The montage at the end of Babylon is confusing and viewers may wonder what director Damien Chazelle’s intentions are. In the final scene of Babylon, Manny is emotional and awestruck during a screening of Singin’ in the Rain. Suddenly, the images from the classic musical transform into a fast-paced montage of renowned films spanning from the beginning of cinema to the present day, from Luis Buñuel’s Un Chien Andalou to James Cameron’s Avatar. Justin Hurwitz’s galvanizing score packs this audacious and experimental ending with a walloping punch that stuns viewers. But what does it mean?
Throughout Babylon, we follow Manny’s descent into the underworld of show business with overdosing starlets and strange, voyeuristic sideshows. The film reveals that Hollywood has a seedy underbelly and is a breeding ground for abuse and violence. Babylon also highlights the banal, repetitive, and sometimes dangerous nature of making movies. In one sequence, Nellie struggles over and over and over again to hit her mark and say the correct lines. The crew grows increasingly frustrated, and the sound man dies from overheating in the booth. Here Chazelle exposes how filmmaking is not always romantic: it can be grueling.
But Babylon is not entirely cynical. One of the most powerful quotes from the film reflects how Chazelle also feels about the movie industry. A journalist tells Brad Pitt’s character, Jack Conrad—a silent actor afraid that his stardom is waning—that “in a hundred years when you and I are long gone, anytime someone threads a frame of yours through a sprocket, you’ll be alive again . . . A child born in 50 years will stumble across your image flickering on a screen and feel he knows you, like a friend, even though you breathed your last before he breathed his first. You’ve been given a gift. Be grateful. You’ll spend eternity with angels and ghosts.”

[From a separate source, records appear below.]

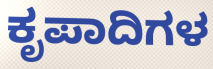
ಕೃಪಾದಿಗಳ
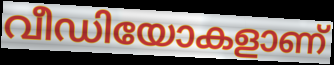
വീഡിയോകളാണ്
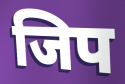
जिप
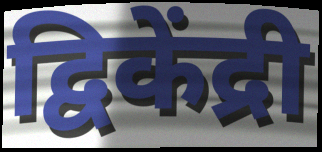
द्विकेंद्री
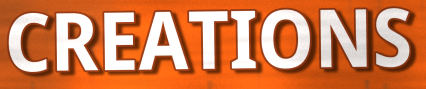
CREATIONS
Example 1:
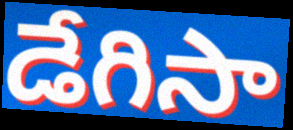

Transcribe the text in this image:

డేగిసా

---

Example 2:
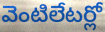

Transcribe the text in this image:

వెంటిలేటర్లో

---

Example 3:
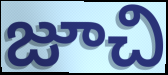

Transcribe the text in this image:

జూచి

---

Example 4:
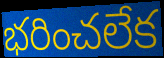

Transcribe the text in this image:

భరించలేక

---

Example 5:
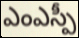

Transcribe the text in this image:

ఎంఎస్పీ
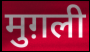
मुग़ली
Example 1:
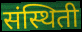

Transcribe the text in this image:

संस्थिती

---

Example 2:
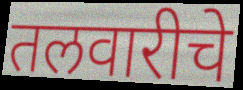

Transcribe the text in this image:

तलवारीचे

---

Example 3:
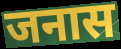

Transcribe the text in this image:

जनास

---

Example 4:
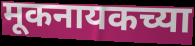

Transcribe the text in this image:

मूकनायकच्या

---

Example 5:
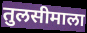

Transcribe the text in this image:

तुलसीमाला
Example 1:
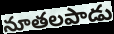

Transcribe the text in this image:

నూతలపాడు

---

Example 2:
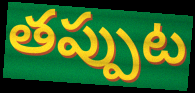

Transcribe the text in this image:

తప్పుట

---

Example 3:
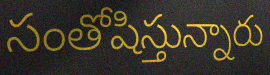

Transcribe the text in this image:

సంతోషిస్తున్నారు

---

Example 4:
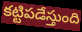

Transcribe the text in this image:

కట్టిపడేస్తుంది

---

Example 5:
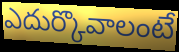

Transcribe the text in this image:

ఎదుర్కొవాలంటే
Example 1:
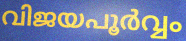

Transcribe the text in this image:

വിജയപൂർവ്വം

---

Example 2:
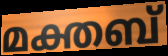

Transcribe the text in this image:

മക്തബ്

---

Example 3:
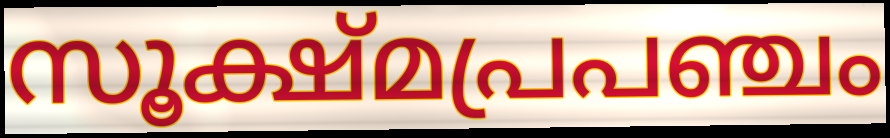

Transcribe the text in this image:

സൂക്ഷ്മപ്രപഞ്ചം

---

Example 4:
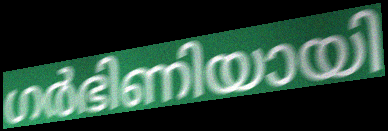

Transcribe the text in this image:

ഗർഭിണിയായി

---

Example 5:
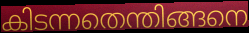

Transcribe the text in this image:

കിടന്നതെന്തിങ്ങനെ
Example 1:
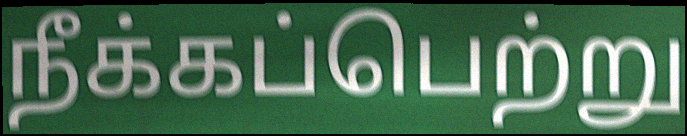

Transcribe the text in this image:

நீக்கப்பெற்று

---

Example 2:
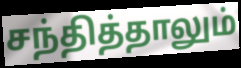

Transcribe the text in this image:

In the final montage, Chazelle celebrates such images that will live on in history. The ending of Babylon marvels at the technological progress that the film industry has made. New changes will continue to captivate audiences for decades to come. All the difficult work that goes into creating a film, and even the insidious parts of the business, result in a finished product that will resonate with people for eternity. Through this abstract, grandiose ending, Chazelle asks viewers if they can reconcile these paradoxical ideas that movies and the people who make them are both magical and problematic.